This article covers how to install & use the Auto1111/ForgeUI SegmentAnything extension, which uses a combination of GroundingDino for detection boxes of concepts in any image then SegmentAnything to generate masks for LoRa Training, img2img, Controlnet...
It can be found here : https://github.com/continue-revolution/sd-webui-segment-anything
This extension is very powerful and is IMHO worth installing Auto1111/ForgeUI just for it.
NB : If you know alternative solutions, for ComfyUI or whatever, please leave a comment 😊
Installation :
The simplest way to install it is using the “Extensions Tab > Install from URL” in uto1111/ForgeUI
Follow the readme on github. DO READ IT at some point. It contains a lot of valuable information, even very interesting stuff about Controlnet I have not mastered yet.
There are also some videos showing how it works. It’s pretty straightforward tbh.
It will not work out of the box, you need to download a SAM model from the readme page and paste it in your extension folder (for me “C:\Forge\webui\extensions\sd-webui-segment-anything-altoids”). I’m using the SAM-HQ largest one
Also, go to Settings tab > Segment Anything and tick “Use local groundingdino to bypass C++ problem” to get rid of some annoying messages in the terminal further on.
How to use it to generate masks
Quick explanation of how it works to generate a single mask before we move on to batch generation to do the whole dataset 😉
You go to either Txt2img or Img2Img tab then you unfold SegmentAnything.
Then you have to select the SAM model you want to use, and upload a picture.
There you have two options :
Click on the picture to specify through positive and negative points what you want to keep or exclude in the picture. I’m not using that - it won’t work for batchs
Enable GroundingDino so you can prompt what you want to keep
So you tick Enable GroundingDino and select a GroundingDino model. Despite being smaller, I prefer the SwinT_OGC one because in my tests I could use the “Only Female face” in the Detection Prompt. That’s right.
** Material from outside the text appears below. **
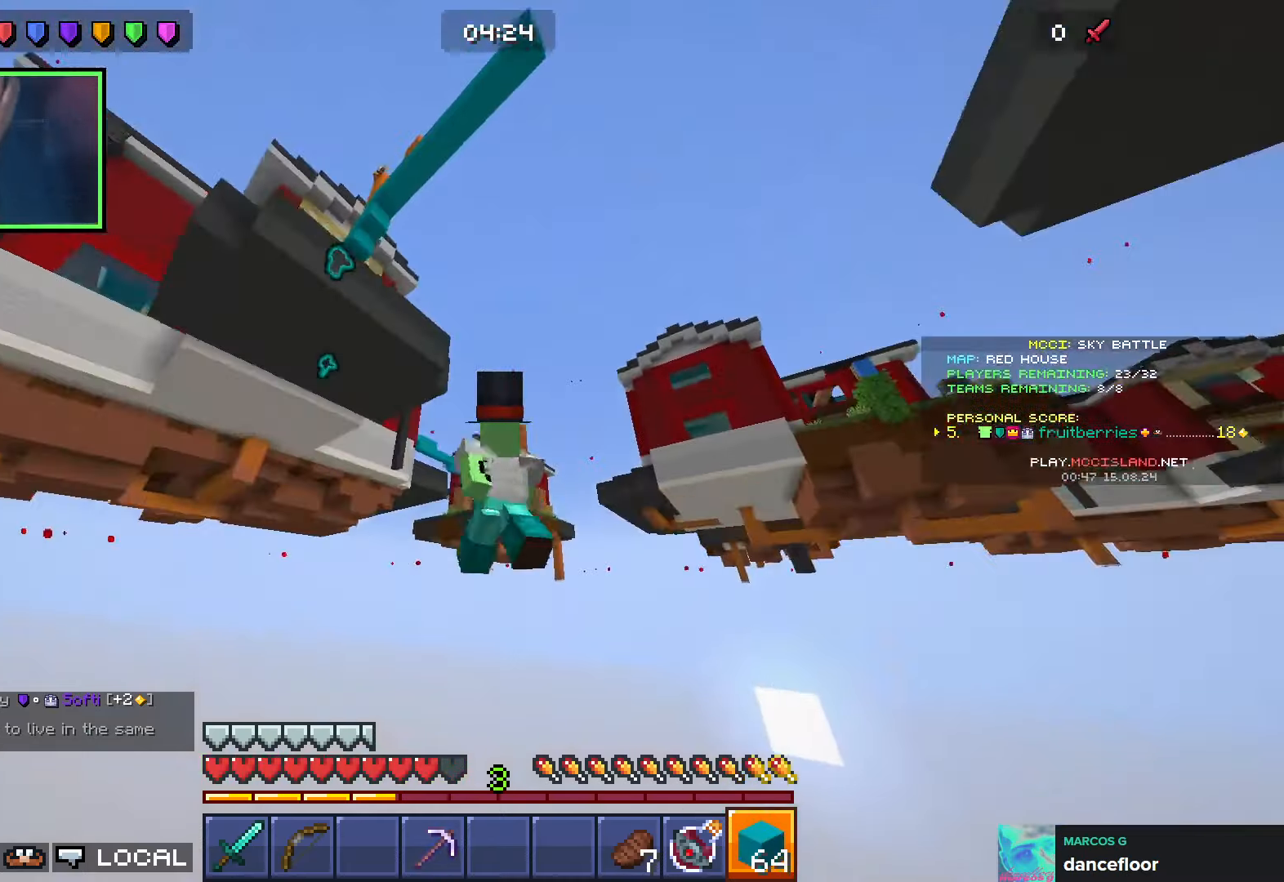
{"keys": [], "events": [[366, "s", "up"], [433, "a", "up"], [500, "space", "up"]]}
It’s able to detect only the girl’s face !
You can use detection prompts such as : “Face”, “Face and hair”, “Person”, “Body”, “Mouth”, “Nose”, “Mouth and nose”, “Eyes”. (Tell me if you find good ones please)
It is truly awesome but has some limitations. I haven’t found how to use negative prompts (“Face without mouth” for instance) with it, doesn’t seem possible with the extension.
The Box Threshold defines how tolerant the detection is. Default 0.3 value is fine.
Click on “I want to preview” so you can test your prompt on your picture. Depending on your prompt you will see one or several boxes appear.
Here I prompted just “Face” so I get two boxes, number 0 and number 1. Then you can select which boxes you want to generate masks from using the tickboxes.
Another example using “Only female face”. Please note it doesn’t always work, that’s why I had to change the pic :-D
I think GroundingDino is the best at this game at the moment though.
So now I run SegmentAnything using “Preview Segmentation” on that box 0, which will output a grid of three possibles sets of “Blend” / “Mask” / “Masked image”. Here’s one :
The blend is the picture with the mask and the GroundingDINO box so you can check the detection process.
The mask is, well, the mask.
The masked image is what was cropped, and could be useful for other purposes.
There are others interesting options under that I will let you discover. But basically you can pick up your favorite mask out of the 3 sets and then use shortcuts to Inpainting / Controlnet. I don’t really use that stuff yet but it looks very valuable. See the readme.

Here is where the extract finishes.